• ACTIVITY 1: Quote the article comparing Harvard and Howard, from "A black magazine" up to and including "at the end.".
• ACTIVITY 2: In the article comparing Harvard and Howard, what did Quellman Yediah call Drew Hall?
• ACTIVITY 3: Carry on writing the article comparing Harvard and Howard, picking up right after its final sentence.

━━━━━ EXTRACT PROVIDED

A black magazine for people too hip for black magazines. 

We’re Black and we went to Harvard and Howard. So we had to ask, which HU kept it the realest?

We’re Black and we went to Harvard and Howard. So we had to ask, which HU kept it the realest?


Those People publisher, Felicia Megan Gordon and editor, John Lee Fisher, rate the institutions of higher learning you love to hate.

Felicia went to Harvard. I (John) went to Howard. Both HUs inspire praise and derision (you know that person who screams, “H_ isn’t that hard once you get in!” at the faintest mumbling of either H-bomb) and both have turned out some pretty exceptional Black people.

One afternoon us two Blacks decided to figure out which HU deserved to be crowned The Realest HU.

We give you anecdotes. You decide by responding at the end.

Realest Freshman Dorm

John: Drew Hall, it’s the freshman male dorm. My boy Quellman Yediah called it the Middle Passage. Howard had four buildings that housed freshmen women called the Quad and Drew Hall, and one five story building that housed the majority of the freshmen men. I would say that only four floors worth of dudes ended up coming back the next year and about three floors graduated. That year was crazy, but also one of the best years of my life. Slap boxing, video games, joning, rapping, joking around, fighting, floor battles, and some of the most profound discussions about any and everything. There were dudes from all over the country and the world there. It was like a proving ground. Whenever I meet a guy who went to Howard I always ask him if he lived in Drew. Because if he punked out and moved to the Towers or someplace else he’s probably a… I’ll just leave it at that. I guess I have a Drew Hall bias.

Felicia: 29 Garden Street. This wasn’t really a dorm, but it was my dorm freshman year because Harvard was re-doing the dorms in the Yard in 1993. First of all, it wasn’t really anywhere near the Yard, closer to the Quad where most of the Black upper classmen lived at that time. There was this thing called the shuttle that you could wait for to take you back-and-forth if you were too lazy to walk, though. A little like busing. But I was cool with it because I never liked hanging out with predetermined groups of people (aka my “class”) and I got to sneak into way better cafeterias to eat at least one good meal a day. Also, 29 Garden was essentially an apartment building. Yeah. I had my own room, kitchen, and bathroom freshman year. Sure, I didn’t really have a classic freshman experience, but who really needs a freshman experience?

Realest Tuition Collection

John: We have a saying at a Howard:

If you can get validated (for classes) at Howard, you can do anything.

Howard is really about survival. It’s tough there for a lot of different reasons, but if you persevere and stay focused, there’s no place on Earth that a degree from Howard can’t take you. Because if you’re able to actually get a degree from Howard you’re a fighter. I said all of that to say this: Howard administratively can be a nightmare. So as far as realest tuition collection, Harvard would most definitely lose. Enough said.

━━━━━━━━━━
━━━━━ RECORDED DATA

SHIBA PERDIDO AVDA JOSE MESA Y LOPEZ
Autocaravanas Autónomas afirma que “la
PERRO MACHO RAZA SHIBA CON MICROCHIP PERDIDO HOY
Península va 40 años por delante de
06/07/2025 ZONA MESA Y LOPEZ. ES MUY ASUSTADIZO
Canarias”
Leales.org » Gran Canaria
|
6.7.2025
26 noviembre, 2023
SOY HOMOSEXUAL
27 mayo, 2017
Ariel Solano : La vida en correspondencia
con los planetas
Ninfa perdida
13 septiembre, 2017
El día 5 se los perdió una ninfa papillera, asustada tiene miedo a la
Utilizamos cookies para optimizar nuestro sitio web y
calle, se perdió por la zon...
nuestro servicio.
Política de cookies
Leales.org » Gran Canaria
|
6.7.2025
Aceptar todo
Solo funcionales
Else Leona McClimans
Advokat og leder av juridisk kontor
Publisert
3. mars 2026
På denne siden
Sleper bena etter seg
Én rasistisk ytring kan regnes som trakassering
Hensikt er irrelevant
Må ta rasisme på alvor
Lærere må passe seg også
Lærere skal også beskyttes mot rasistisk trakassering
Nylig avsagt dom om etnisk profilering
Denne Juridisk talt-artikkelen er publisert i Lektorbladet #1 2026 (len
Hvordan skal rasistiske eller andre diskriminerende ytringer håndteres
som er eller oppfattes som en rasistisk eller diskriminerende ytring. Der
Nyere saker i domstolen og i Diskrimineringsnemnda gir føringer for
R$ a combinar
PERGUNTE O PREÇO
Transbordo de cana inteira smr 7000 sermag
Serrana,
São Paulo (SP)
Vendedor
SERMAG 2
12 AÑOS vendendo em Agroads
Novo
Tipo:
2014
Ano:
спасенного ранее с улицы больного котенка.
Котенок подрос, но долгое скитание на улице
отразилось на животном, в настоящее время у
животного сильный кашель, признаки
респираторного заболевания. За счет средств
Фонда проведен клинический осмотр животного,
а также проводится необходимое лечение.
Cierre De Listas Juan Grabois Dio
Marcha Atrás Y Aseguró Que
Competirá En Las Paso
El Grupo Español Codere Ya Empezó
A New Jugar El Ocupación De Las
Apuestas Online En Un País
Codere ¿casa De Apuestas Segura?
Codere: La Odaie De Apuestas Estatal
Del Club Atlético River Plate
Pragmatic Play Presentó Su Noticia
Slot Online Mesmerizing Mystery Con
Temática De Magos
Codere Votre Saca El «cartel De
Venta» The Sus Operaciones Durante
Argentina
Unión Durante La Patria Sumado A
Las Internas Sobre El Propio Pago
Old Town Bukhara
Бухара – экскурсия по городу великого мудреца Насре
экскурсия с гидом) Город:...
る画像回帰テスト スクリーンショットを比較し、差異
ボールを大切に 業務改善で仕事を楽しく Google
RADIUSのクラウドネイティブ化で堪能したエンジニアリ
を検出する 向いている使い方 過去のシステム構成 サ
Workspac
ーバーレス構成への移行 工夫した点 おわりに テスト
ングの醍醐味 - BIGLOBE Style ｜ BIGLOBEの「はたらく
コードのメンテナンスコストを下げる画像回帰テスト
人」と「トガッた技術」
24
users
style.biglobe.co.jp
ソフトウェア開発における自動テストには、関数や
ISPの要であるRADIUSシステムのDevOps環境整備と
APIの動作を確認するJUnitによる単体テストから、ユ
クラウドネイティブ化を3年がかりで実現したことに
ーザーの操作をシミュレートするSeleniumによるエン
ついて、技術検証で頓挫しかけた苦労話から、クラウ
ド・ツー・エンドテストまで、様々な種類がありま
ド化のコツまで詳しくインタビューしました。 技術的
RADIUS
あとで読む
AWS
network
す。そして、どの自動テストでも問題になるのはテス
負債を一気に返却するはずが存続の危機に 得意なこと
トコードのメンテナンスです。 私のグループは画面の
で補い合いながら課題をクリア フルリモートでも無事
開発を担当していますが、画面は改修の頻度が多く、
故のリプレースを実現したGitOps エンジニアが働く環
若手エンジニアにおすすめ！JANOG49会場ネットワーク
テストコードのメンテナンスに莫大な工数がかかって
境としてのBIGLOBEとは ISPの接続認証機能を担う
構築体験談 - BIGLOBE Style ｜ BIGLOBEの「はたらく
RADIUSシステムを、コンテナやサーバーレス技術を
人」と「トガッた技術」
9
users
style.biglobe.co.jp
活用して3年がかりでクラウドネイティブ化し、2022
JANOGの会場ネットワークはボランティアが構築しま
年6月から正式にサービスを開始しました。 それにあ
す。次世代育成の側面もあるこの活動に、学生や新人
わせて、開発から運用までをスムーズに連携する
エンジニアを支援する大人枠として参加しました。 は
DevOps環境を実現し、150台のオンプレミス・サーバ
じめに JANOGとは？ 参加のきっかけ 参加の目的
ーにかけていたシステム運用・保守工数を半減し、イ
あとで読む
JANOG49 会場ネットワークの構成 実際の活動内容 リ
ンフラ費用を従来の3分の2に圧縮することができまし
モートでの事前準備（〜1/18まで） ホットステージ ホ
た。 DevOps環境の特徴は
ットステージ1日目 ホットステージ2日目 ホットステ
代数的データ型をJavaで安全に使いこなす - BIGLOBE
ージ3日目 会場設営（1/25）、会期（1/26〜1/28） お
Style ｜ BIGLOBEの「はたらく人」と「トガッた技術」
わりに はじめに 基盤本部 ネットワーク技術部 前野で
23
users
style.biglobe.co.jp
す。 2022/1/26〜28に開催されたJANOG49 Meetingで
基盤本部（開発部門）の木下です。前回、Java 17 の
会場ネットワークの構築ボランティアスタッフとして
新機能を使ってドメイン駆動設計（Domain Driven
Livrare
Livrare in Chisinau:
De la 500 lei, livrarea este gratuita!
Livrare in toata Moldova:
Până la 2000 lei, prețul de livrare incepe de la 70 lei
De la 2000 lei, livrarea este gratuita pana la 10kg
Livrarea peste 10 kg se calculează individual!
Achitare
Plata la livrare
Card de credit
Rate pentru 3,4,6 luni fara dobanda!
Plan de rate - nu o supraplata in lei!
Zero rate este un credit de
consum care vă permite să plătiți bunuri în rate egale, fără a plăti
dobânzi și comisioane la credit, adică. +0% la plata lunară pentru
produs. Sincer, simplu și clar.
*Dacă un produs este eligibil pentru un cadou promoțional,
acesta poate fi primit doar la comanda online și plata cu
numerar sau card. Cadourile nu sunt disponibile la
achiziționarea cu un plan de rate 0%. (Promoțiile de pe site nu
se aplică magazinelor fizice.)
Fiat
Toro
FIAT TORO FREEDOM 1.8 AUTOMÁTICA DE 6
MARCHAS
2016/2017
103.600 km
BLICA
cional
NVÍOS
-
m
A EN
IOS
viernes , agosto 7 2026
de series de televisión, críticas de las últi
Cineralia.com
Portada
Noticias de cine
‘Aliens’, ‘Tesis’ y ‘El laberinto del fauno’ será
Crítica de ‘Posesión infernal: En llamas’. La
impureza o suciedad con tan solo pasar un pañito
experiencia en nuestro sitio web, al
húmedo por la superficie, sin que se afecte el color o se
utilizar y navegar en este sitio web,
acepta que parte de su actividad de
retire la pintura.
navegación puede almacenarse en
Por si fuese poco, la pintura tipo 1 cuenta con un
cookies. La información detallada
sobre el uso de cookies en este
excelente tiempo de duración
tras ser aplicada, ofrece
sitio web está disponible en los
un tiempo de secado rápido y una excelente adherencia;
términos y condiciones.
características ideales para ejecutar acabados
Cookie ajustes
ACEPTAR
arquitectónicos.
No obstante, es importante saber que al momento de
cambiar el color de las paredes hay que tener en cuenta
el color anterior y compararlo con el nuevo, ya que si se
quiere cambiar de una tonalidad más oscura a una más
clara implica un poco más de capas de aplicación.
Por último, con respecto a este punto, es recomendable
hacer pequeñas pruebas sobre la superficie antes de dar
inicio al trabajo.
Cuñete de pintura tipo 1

━━━━━━━━━━

• TASK OUTPUT 1:
A black magazine for people too hip for black magazines. 

We’re Black and we went to Harvard and Howard. So we had to ask, which HU kept it the realest?

We’re Black and we went to Harvard and Howard. So we had to ask, which HU kept it the realest?


Those People publisher, Felicia Megan Gordon and editor, John Lee Fisher, rate the institutions of higher learning you love to hate.

Felicia went to Harvard. I (John) went to Howard. Both HUs inspire praise and derision (you know that person who screams, “H_ isn’t that hard once you get in!” at the faintest mumbling of either H-bomb) and both have turned out some pretty exceptional Black people.

One afternoon us two Blacks decided to figure out which HU deserved to be crowned The Realest HU.

We give you anecdotes. You decide by responding at the end.

• TASK OUTPUT 2: The Middle Passage.

• TASK OUTPUT 3:
Felicia: I lived in fear of getting to the front of that massive line on the first day and having a red dot on my packet. Sometimes I did, sometimes didn’t. Sometimes I enrolled in classes right away, sometimes I didn’t, but I made it. All of us made it (I think).

Realest Professor Who Had Blacks’ Backs

John: Dr. Keith Jones in School of “C”. I use to fall asleep in his class and he gave me one of those I Think That You Have The Potential To Be Something Great speeches. Professor DeGraffe. He was my screenwriting teacher. Dr. Singleton in the theatre department. Kelsie Collie. My Race and Racism and Speech professor. I apologize, but I can’t remember all of their names. Professor Mahadevan. He taught me freshman English and told me that I was a great writer, but still gave me a “D” because I bullshitted around in his class. Truthfully, I feel bad singling out any teachers because there were so many who inspired me. As a Black man, going to Howard makes you feel like a king, like there’s nothing that you can’t accomplish. It’s almost like heaven on Earth in a lot of ways.

Felicia: This would have to go to Dr. S. Allen Counter. I’m not sure he was a professor technically, at least at the time I attended, but what I do know is he shepherded through my crazy idea of having the first ever Hip Hop Conference at Harvard to honor the deaths of the late great Christopher Wallace AKA Biggie Smalls and Tupac Amaru Shakur. This was not a well thought through idea at all. It was born out of sadness and a belief that anything was possible. I knew nothing about putting on a conference, but I had at that time well meaning, resourceful friends who had made other events happen. Suffice it to say, even though the Almighty RSO tried to shut us down for not inviting them, causing the then Conrad Muhammad to summon his Fruit of Islam brothers to keep the peace, everything pretty much went off without a hitch. Now, this would have never been possible without the unmitigated support (emotional and financial) and protection of Dr. Counter. He was also a crucial support for other stellar productions such as the Eleganza fashion show and Parade of Stars (shout out to Dr. Chettana Okasi, my classmate, for conceiving of and pulling off both). Dr. Counter almost never told us no, but he did more than that. He made sure that when we had dreams, we knew we could hold our heads high while making them a reality with the University’s endorsement. It’s hard to believe he’s gone. Rest in peace.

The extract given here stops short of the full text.